--- PROVIDED PASSAGE ---

The components of a cluster are usually connected to each other through fast local area networks, with each node (computer used as a server) running its own instance of an operating system. In most circumstances, all of the nodes use the same hardware[1][需要較佳来源] and the same operating system, although in some setups (e.g. using Open Source Cluster Application Resources (OSCAR)), different operating systems can be used on each computer, or different hardware.[2]

Clusters are usually deployed to improve performance and availability over that of a single computer, while typically being much more cost-effective than single computers of comparable speed or availability.[3]

Computer clusters emerged as a result of convergence of a number of computing trends including the availability of low-cost microprocessors, high-speed networks, and software for high-performance distributed computing.[來源請求] They have a wide range of applicability and deployment, ranging from small business clusters with a handful of nodes to some of the fastest supercomputers in the world such as IBM's Sequoia.[4] Prior to the advent of clusters, single unit fault tolerant mainframes with modular redundancy were employed; but the lower upfront cost of clusters, and increased speed of network fabric has favoured the adoption of clusters. In contrast to high-reliability mainframes clusters are cheaper to scale out, but also have increased complexity in error handling, as in clusters error modes are not opaque to running programs.[5]

Basic concepts

A simple, home-built Beowulf cluster.

The desire to get more computing power and better reliability by orchestrating a number of low-cost commercial off-the-shelf computers has given rise to a variety of architectures and configurations.

---

(WRITTEN TASK A): In the records, rewrite the part that opens with the line containing "collector number: 27004D" and runs through the end of the records, replacing "country" with "nation" and keeping everything else the same.

--- TASK DATA ---

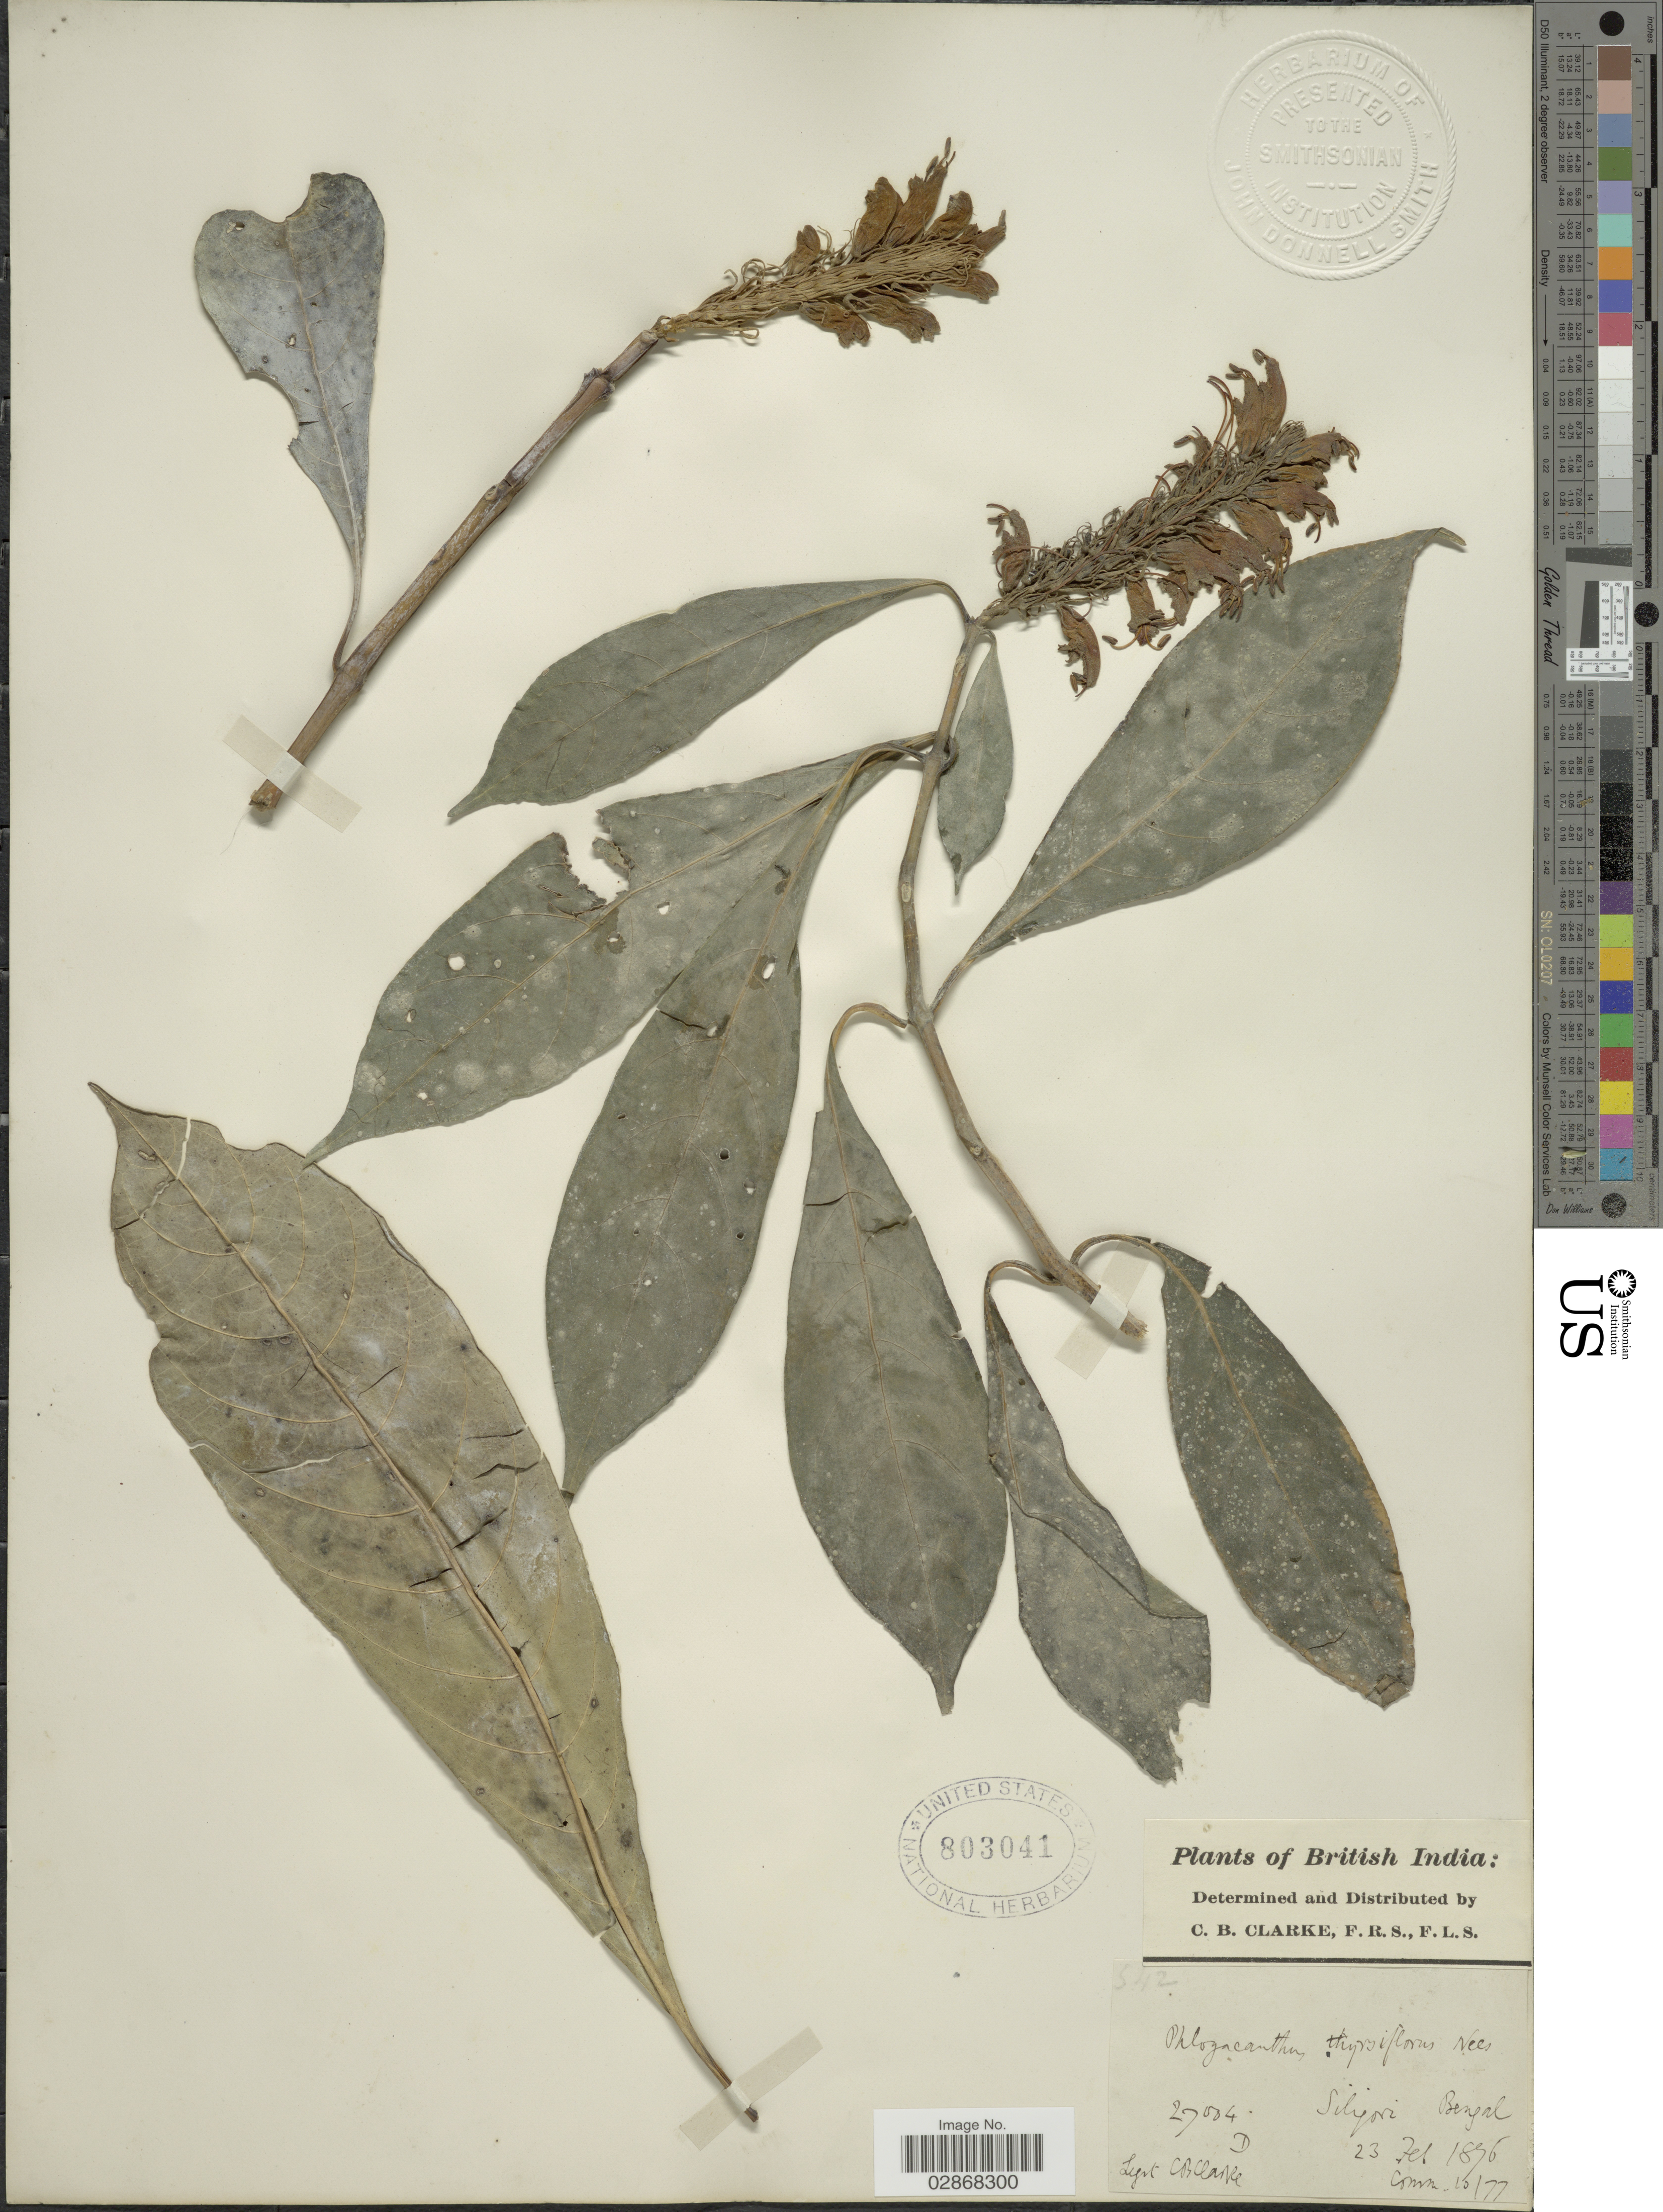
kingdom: Plantae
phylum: Tracheophyta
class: Magnoliopsida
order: Lamiales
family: Acanthaceae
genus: Phlogacanthus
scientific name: Phlogacanthus thyrsiflorus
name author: Craib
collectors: C. B. Clarke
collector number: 27004D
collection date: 1876-02-23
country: India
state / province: Chhattisgarh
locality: British India, Silyari, Bengal.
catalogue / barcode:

---

(WRITTEN TASK B): Which supercomputer does the passage on computer clusters name as one of the fastest in the world?

(FINAL ANSWER A):
collector number: 27004D
collection date: 1876-02-23
nation: India
state / province: Chhattisgarh
locality: British India, Silyari, Bengal.
catalogue / barcode:

(FINAL ANSWER B): IBM's Sequoia